И я всегда удивлялся, как может молодая, симпатичная женщина постоянно думать о такой гадости? Я имею в виду политику. Еще я часто думаю: то, что она рассказывает, оно как соприкасается с действительностью? Соприкасается как-то или существует вообще отдельно? Потому что, если соприкасается, то я не знаю… Надо или уезжать или что-то делать, да? А может, в монастырь уходить опять же, молиться за всех нас. Потому что если соприкасается, продолжать просто так, как ни в чем не бывало, заказывать кофе латте на открытой веранде - это же глупо, наверное, да? Именно глупо в первую очередь.
Так вот. Пошли мы тут с ней кофе выпить, в клуб “Приглашу”. Было пару лет назад симпатичное такое местечко у Новокузнецкой, сидела молодежь с нормальными лицами, да и взрослых людей много, все так культурно было сделано, мягкий дизайн, цены невысокие, приятная музыка…
Сели у стойки бара, сначала кофе, потом заказали по пятьдесят, потом еще, то да се, что-то про их журнал, про главного редактора, купившего себе “Лексус”, про то, как демократические спонсоры им денег не дают, или дают, да жмотятся, да между собой ругаются, и, среди прочего, журналистка мне вдруг рассказала одну примечательную историю.

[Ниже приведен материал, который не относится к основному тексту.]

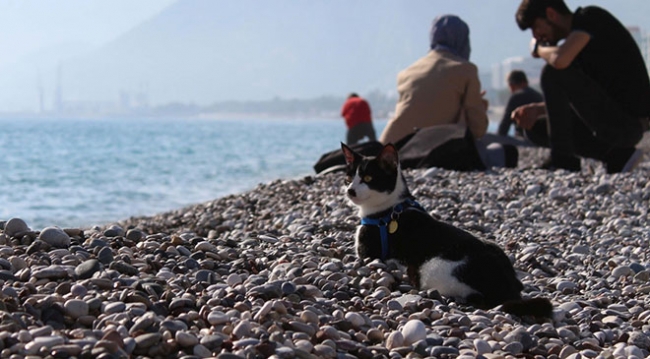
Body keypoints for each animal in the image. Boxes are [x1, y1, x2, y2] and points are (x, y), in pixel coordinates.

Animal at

У нее есть подруга, еще по факультету журналистики. Она работала пресс-секретарем у депутата Сергея Ю. И была, по видимому, немного влюблена в него. Это бывает, молодые впечатлительные девушки часто влюбляются во взрослых интересных мужчин. И вот, после того, как Ю. застрелили, у подруги немного поехала крыша - она стала говорить, что она общается с Ю. почти каждый вечер, слышит его голос, видит его во сне и т. д. Последствия травмы, как говорится.
А еще после всего ее стали таскать в ГБ. Задавали там всякие вопросы типа “спали ли вы с ним?”, “а кто с ним спал?” и вообще полный бред в их духе - “вот вы используете восточные ароматические палочки, наверное, и наркотики тоже употребляете?” и т. д.